Reproducible analysis

What is this all about?

Question mark
These traps aren’t theoretical - they are way
more common that you might imagine.

Terms like “reproducible research” and “open research” get used a lot, and they can mean a few different things:

  • Documenting your methods such that others could repeat the work,
  • Publishing your data and code so that others can check the conclusions or undertake further research with the same source data, or
  • Being able to redo your analysis at some later point.

All of these sound good! We should probably all do what we can towards all of these, within what is reasonable, of course. Datasets can be confidential for privacy, commercial or legal reasons, and those limitations have to be respected. The last of these points could be described as “reproducible analysis”, which is much narrower than the very broad topic of “reproducible research”; the discussion below focusses on making the analysis specifically more reproducible.

Beware of the quicksand!

stuck in Quicksand
Invest time in learning how to avoid the
quicksand, rather than losing lots of time
trying to drag yourself out of it.

Modern publishing standards and expectations are pushing researchers more on the first two of these. However, even when you ignore dataset confidentiality issues, the third one remains really critical. Here are some things that can happen that illustrate the importance of this type of reproducibility:

  • Reviewers or a colleague asks you to make modifications to some analysis you have done months/years earlier, and you are either getting different answers or it’s not 100% clear what you did or why you did exactly what you did;
  • It is no longer clear which of the data entries are the original values, or which ones have been “cleaned” at a later time;
  • You have a large and increasingly unmanageable number of data files or versions of the code that does the analysis; or
  • Your code doesn’t work when it did yesterday, and it’s unclear what has happened to make it break.
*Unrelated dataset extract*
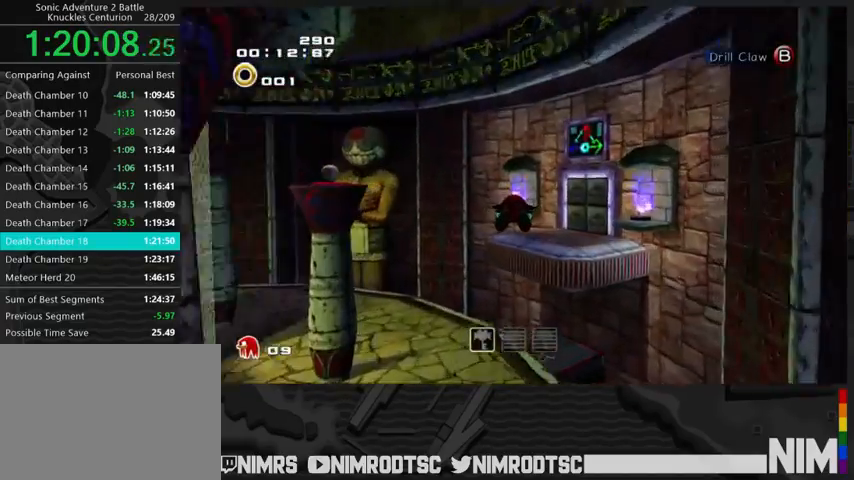
{"dt_ms": 500, "buttons": ["A"], "left_stick": "up", "right_stick": "center", "button_events": []}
You can easily get caught in the quicksand with having to retrace your steps, figure out what you have done, and reproduce that crucial result. You can lose so much time this way!

Much of this can be avoided if you invest some time in learning practices of reproducible research. There’s no canonical set of steps that can make things fail-proof, but here are some things you can do to help.
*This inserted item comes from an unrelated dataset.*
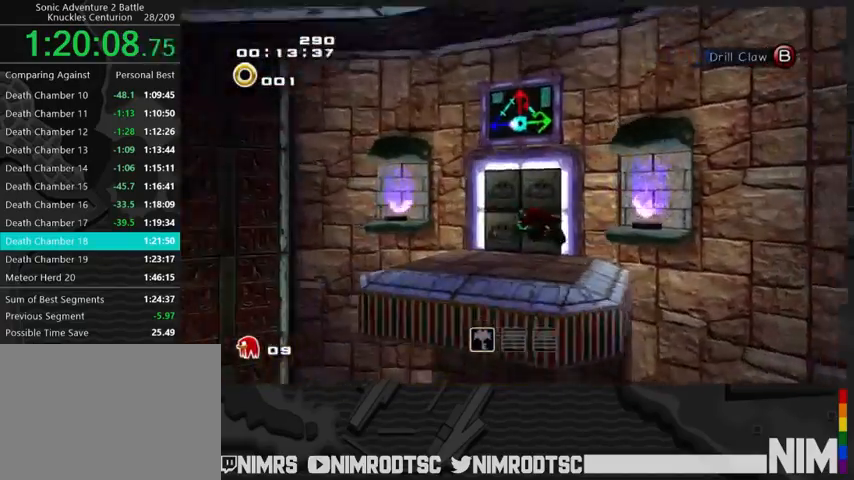
{"dt_ms": 500, "buttons": ["B"], "left_stick": "center", "right_stick": "center", "button_events": [[33, "A", "up"], [467, "B", "down"]]}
My top tips for reproducible analysis

Apple blogging code
Work smarter, not harder.
  1. Separate original data files, cleaned/processed data files, code files, plots and documentation into different folders or a clear file naming convention
  2. Back up your input data and all other key inputs (e.g., code, text you have written) in some way
  3. Use code/scripts to do the data cleaning, analysis and plotting
  4. Write lots of comments in your code to explain what you are doing and why
    • Use “literate programming” to combine code, comments, tables and plots in a nicely formatted manner (e.g., R markdown/Quarto documents, Jupyter notebooks)
  5. Make README files to explain what the project is about, what key input files contain, what all scripts do
    • This can include metadata (e.g., a “data dictionary”), and the when/how/why/who of the dataset access
  6. Use version control to keep track of your code: commit frequently, write meaningful commit messages
    • Commit any important versions of the code (e.g., associated with publications/reports)
    • Synchronise the tracked version of your code with services such as Github/Gitlab/Bitbucket
    • The synchronised versions can be private if this is a single-user project, or if it is not ready or appropriate for publication
  7. Use “reproducible environments” for your projects, such that you keep a stable set of packages/modules
    • Within R, packages such as renv or packrat provide this kind of functionality
    • In Python, virtual environments or frameworks such as Anaconda help manage this

This isn’t a strict list of priorities, but as you go further down the list, these practices take more time to learn and become familiar with. There shouldn’t be any reason not to get going with 1. and 2. at any stage of your work.

Who has the most to gain from this?

data
It’s “Data, data everywhere” in today’s world, so
it’s helpful to know how to navigate your path through!

These steps may well seem altogether too complicated, and more for the benefit of your supervisor/colleagues/company. In my experience, the main reason to do these is the very real and frequent issue of coming back to one’s own work 6 or 12 months later, and not remembering all of the details. These steps, particularly 1-6, make it easier to “jump back in” and either reproduce results you have made earlier or fix errors that have come to light long after the work was done. Most frequently, the person who gains the most from this is you.